Cisco Meraki Dashboard MCP Server based on openAPI Spec v3

Installation
Run this command in your terminal to add the MCP server to Claude Code.
Run in terminal:
Command
claude mcp add --transport stdio kiskander-meraki-mcp-server uv run python meraki_mcp_server.py stdio \
  --env MCP_ROLE="munique: one of noc | sysadmin | all (defaults to noc)" \
  --env MERAKI_KEY="Your Meraki Dashboard API key (required for access)" \
  --env MERAKI_BASE_URL="Defaults to https://api.meraki.com/api/v1 (optional override)"

How to use

This MCP server exposes a curated subset of the Cisco Meraki Dashboard API to MCP-aware clients.
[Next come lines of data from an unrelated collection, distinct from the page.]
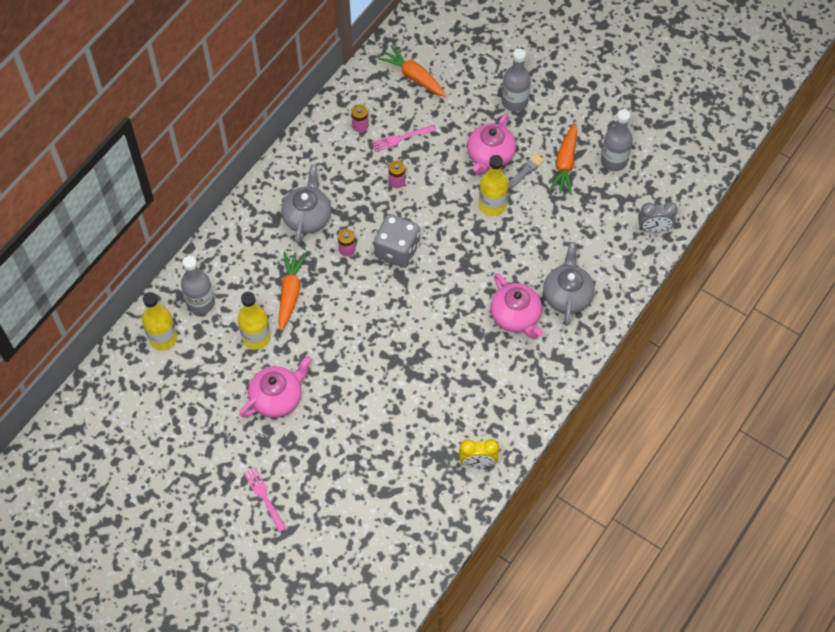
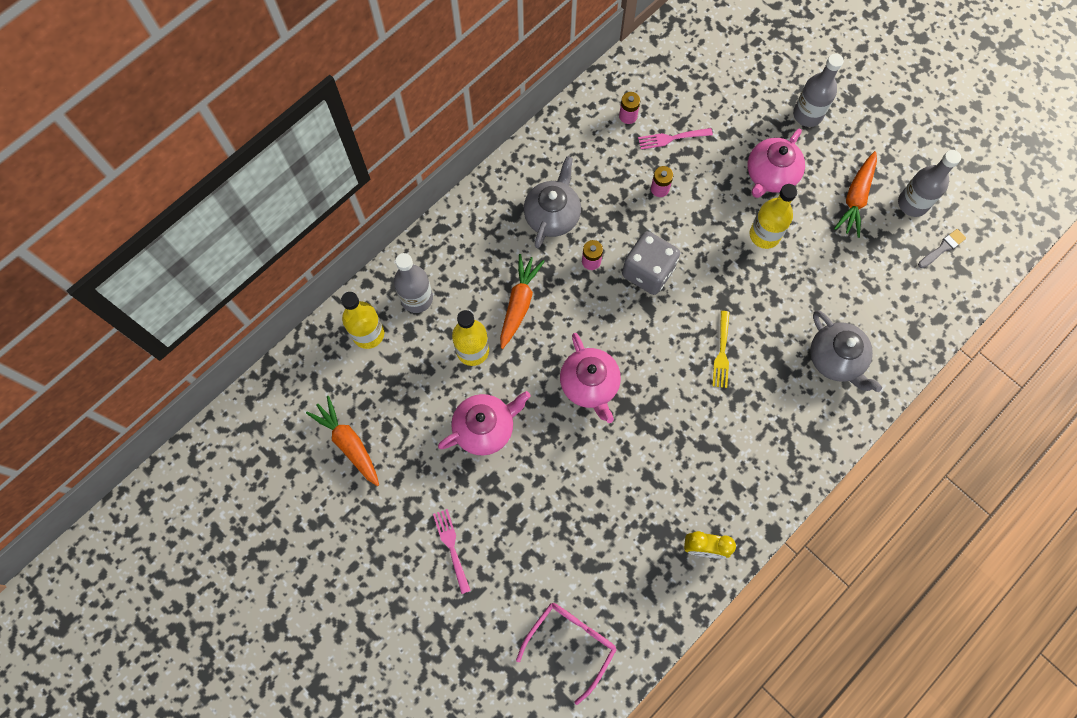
camera: 10 degrees right, 10 degrees up
(378, 555) = (571, 643): none -> pink glasses
(413, 76) = (697, 67): orange carrot -> orange carrot (348, 443)
(470, 305) = (721, 352): none -> yellow fork
(516, 316) = (773, 375): pink teapot -> pink teapot (590, 384)
(526, 170) = (809, 199): grey brush -> grey brush (942, 248)
(567, 295) = (836, 359): grey teapot -> grey teapot turned 135 degrees clockwise
(654, 229) = (948, 294): grey clock -> none

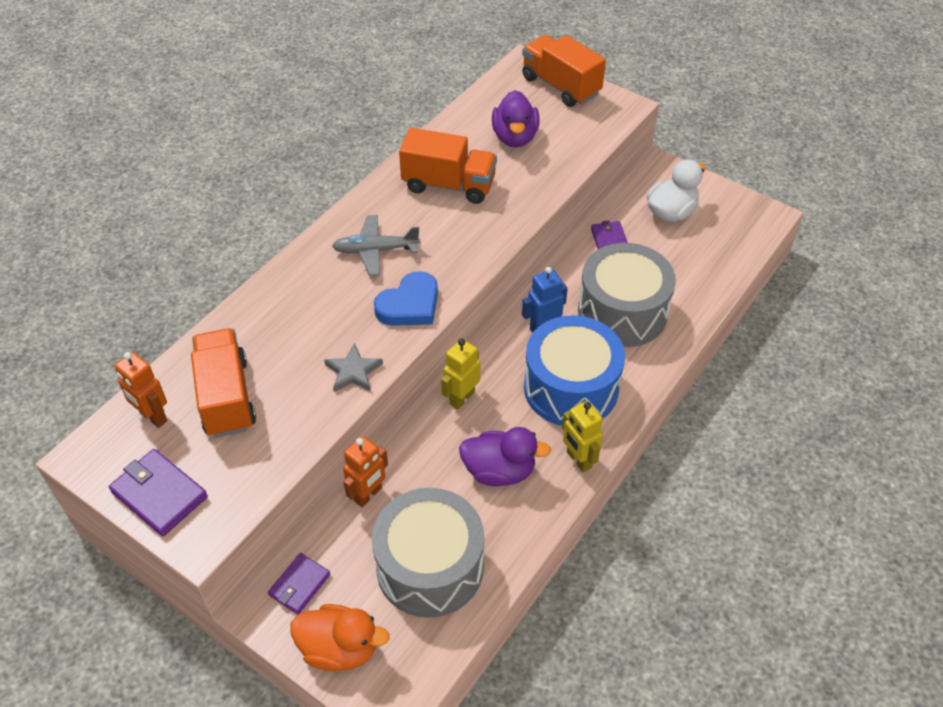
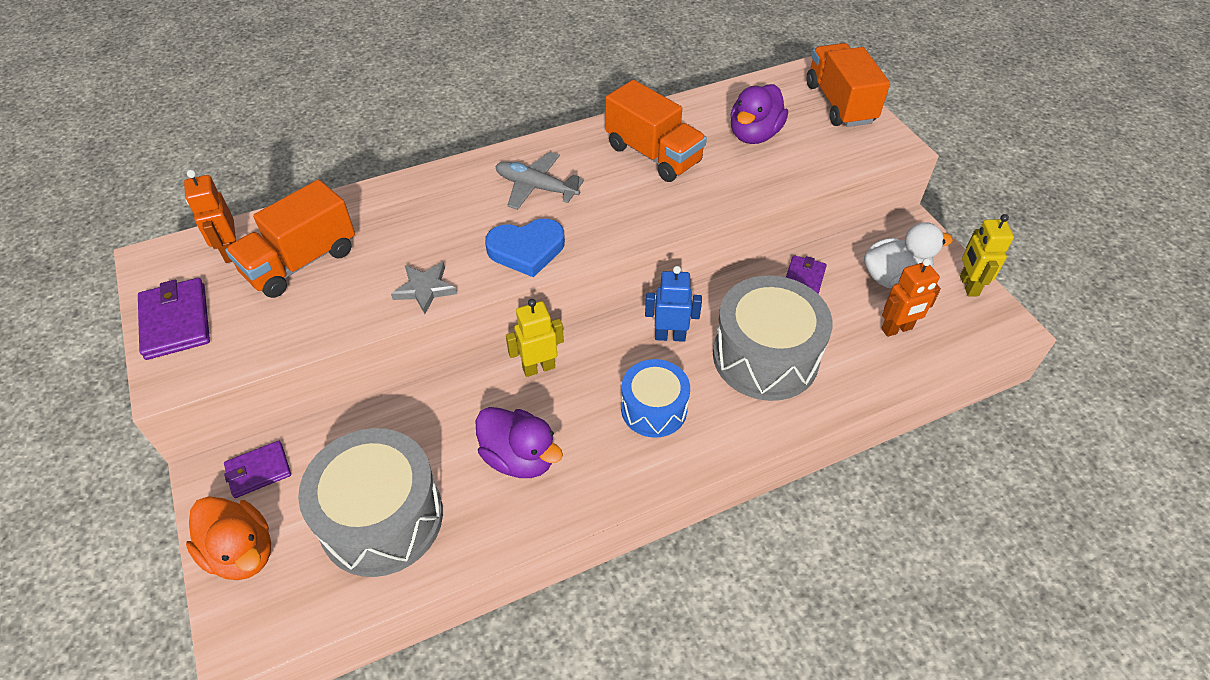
camera: 30 degrees right, 0 degrees up
(226, 397) = (301, 262): orange truck -> orange truck turned 150 degrees counterclockwise
(368, 495) = (383, 418): orange robot -> orange robot (897, 329)
(571, 388) = (654, 409): blue drum -> blue drum, size x0.60
(578, 460) = (606, 487): yellow robot -> yellow robot (968, 286)

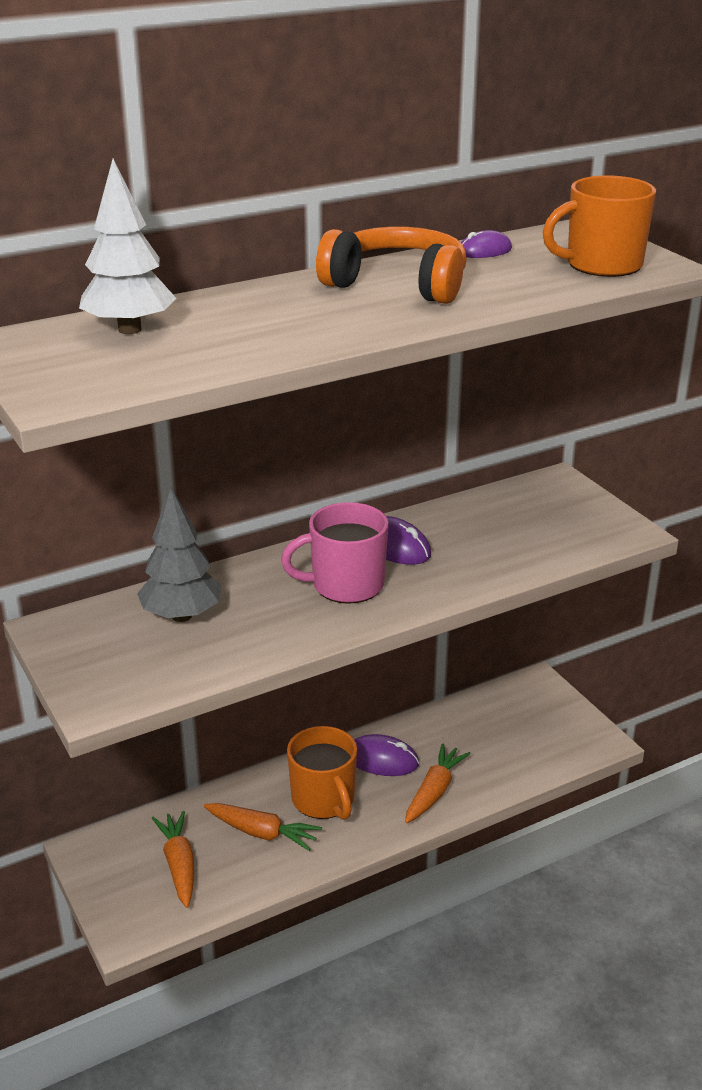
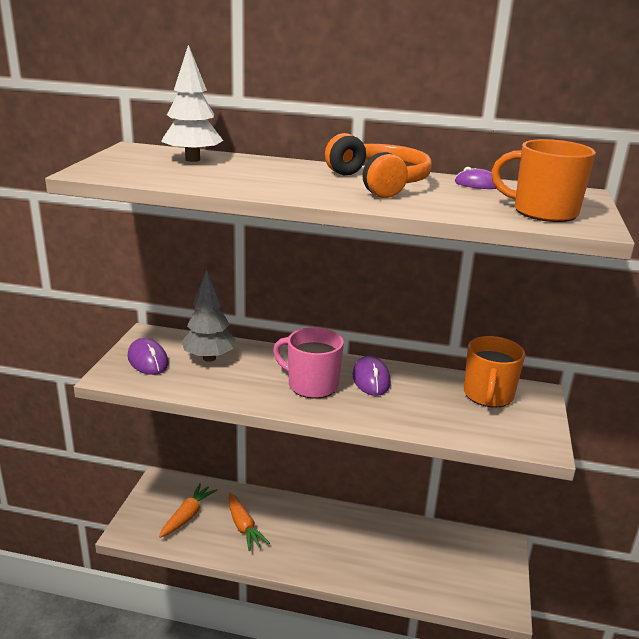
camera: 40 degrees right, 5 degrees down
(324, 800) = (295, 531): orange mug -> orange mug (488, 395)
(382, 760) = (352, 530): purple mouse -> purple mouse (148, 360)
(434, 791) = (360, 566): orange carrot -> none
It implements role-based access control to limit operations by role (noc, sysadmin, or all) and bypasses strict OpenAPI validation to tolerate Meraki null values, ensuring smoother tooling interaction. The server is OpenAPI-driven in its tool generation, which means the available MCP operations align with the underlying Meraki endpoints, filtered by the configured role. To test locally, you start the server and connect via an MCP client (e.g., Cursor or Claude Desktop) over stdio, allowing you to issue read-only or limited mutating calls depending on your role.

How to install

Prerequisites:

  • Python 3.10+ installed on your system
  • Optional: uv (recommended) for reproducible Python environments
  • A Meraki Dashboard API key with appropriate organization access

Option A — Using uv (recommended):

  1. Install uv if needed curl -LsSf https://astral.sh/uv/install.sh | sh

  2. From project root, ensure you’re in the meraki-mcp-server repository cd /path/to/your/meraki-mcp-server

  3. Create and sync the environment based on pyproject.toml / uv.lock uv sync

Option B — Using plain Python (fallback):

  1. Create a virtual environment python3 -m venv .venv source .venv/bin/activate

  2. Install dependencies pip install fastmcp httpx jsonschema

  3. Run the server directly (no uv): python3 meraki_mcp_server.py

Additional notes

Tips and considerations:

  • Set MERAKI_KEY and, if desired, MERAKI_BASE_URL and MCP_ROLE in your shell or via your MCP client config before launching.
  • The server defaults to the noc role if MCP_ROLE is not provided; adjust to sysadmin or all as needed for your testing.
  • Validation is globally disabled to tolerate Meraki null values; if strict validation is required, revert the monkey patch in meraki_mcp_server.py and adjust the OpenAPI spec accordingly.
  • If you encounter import or compatibility issues, align your FastMCP client version with the MCPType compatibility as noted in the project’s pyproject.toml or uv.lock.
  • Never commit your API key; always rely on environment variables.
  • For stability, consider running behind a process supervisor and limiting filesystem/network access where appropriate.